• **DOCUMENT TEXT**
◇ ◇ ◇ ◇

# Center channel



## Stitch (Feb 26, 2011)

Any opinions out there about klipsch rc 64


----------



## recruit (May 9, 2009)

Stitch said:


> Any opinions out there about klipsch rc 64


From reading the spec and actually seeing the speaker it is clearly made for a high end system and the customer reviews fair well too.

What are your left and right speakers as I would suggest that you keep them all from the same manufacturer so as to keep an even tonal balance across the front soundstage, I would not mix and match them as they are the most important in any AV set up.

It is ok to have different surrounds as they are only really for ambient sound in movies, if you look at my sig you will see that I have ProAc for the front 3 speakers and M&K for the rears and my system works very well indeed.


----------



## Jungle Jack (Jul 28, 2009)

Hello,
I agree with John. Provided you are using Klipschs for the Front Speakers, it would be a fine Center Channel.
Cheers,
JJ


----------



## Stitch (Feb 26, 2011)

Thanks for your input..I have klipsch ksf10's for mains..a few years old, but I kinda like em.. I am re-doing my whole h.t. With some nice new additions and keeping some old pieces- finally going projector n kinda nervous bout whole deal


----------



## Stitch (Feb 26, 2011)

◇ ◇ ◇ ◇

• **DATA UNDER STUDY**
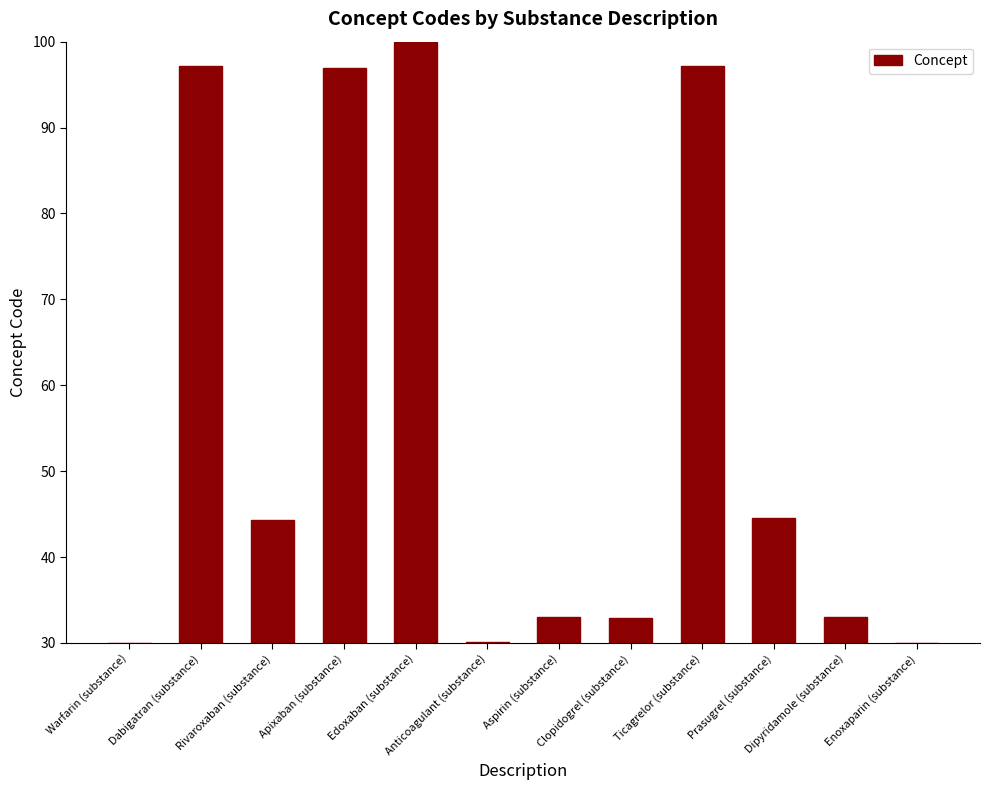

What is the difference between the second highest and second lowest values?

67.1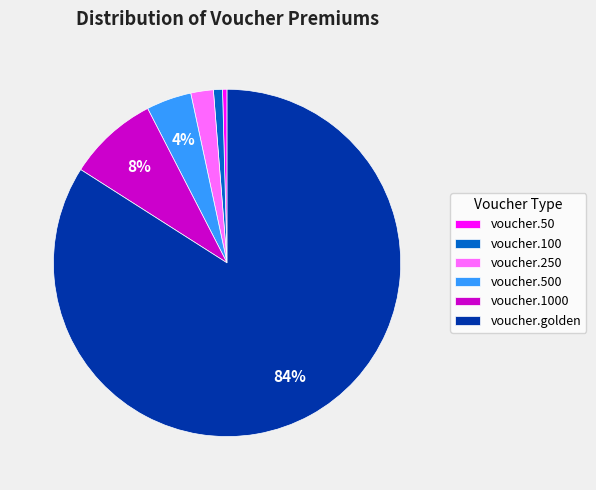

Which has a higher value, voucher.250 or voucher.100?

voucher.250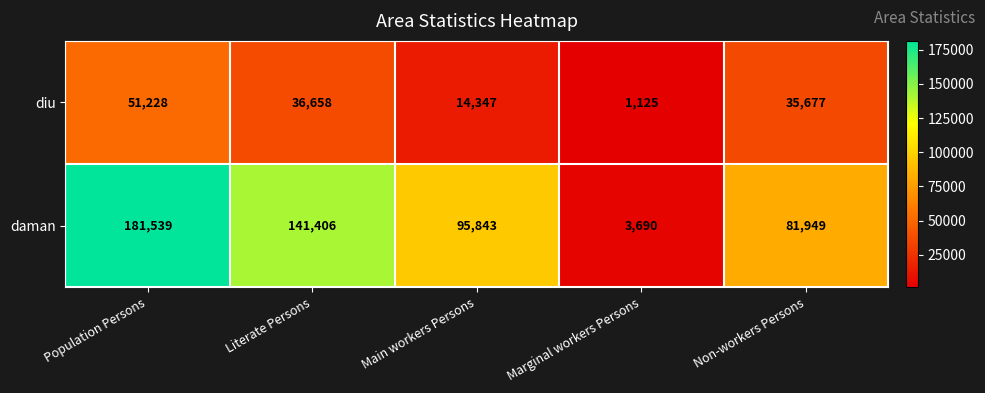

What is the sum of the daman values at Population Persons and Marginal workers Persons?

185229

◇ ◇ ◇ ◇

• **PROBLEMS TO SOLVE**
A. In the center channel thread, which speakers does Stitch use as mains?
B. Write the next part of the center channel thread, picking up after its final line.

• **PER-TASK ANSWERS**
A. Klipsch KSF10s.

B.
It's amazing the wealth of info. Y 'all provide and it's appreciated.....I 'm new to this site ,and ,it's nice to get input with out "agenda's"$$$$$-


----------



## recruit (May 9, 2009)

Stitch said:


> It's amazing the wealth of info. Y 'all provide and it's appreciated.....I 'm new to this site ,and ,it's nice to get input with out "agenda's"$$$$$-


This is a forum which is driven by AV enthusiasts which just love the hobby and sometimes more $$$ is not always best so therefore advice will be given accordingly, and it is nice to get feedback like this so thank you from all the staff


----------



## Jungle Jack (Jul 28, 2009)

Hello,
Given you have Klipschs in the front, the Center Channel you have found will work great. And no worries about us recommending you something based on financial gain. We have no Storefront and no special relationships with the Brands we recommend. If we did, I would have a Gold Plated Onkyo Flagship AVR....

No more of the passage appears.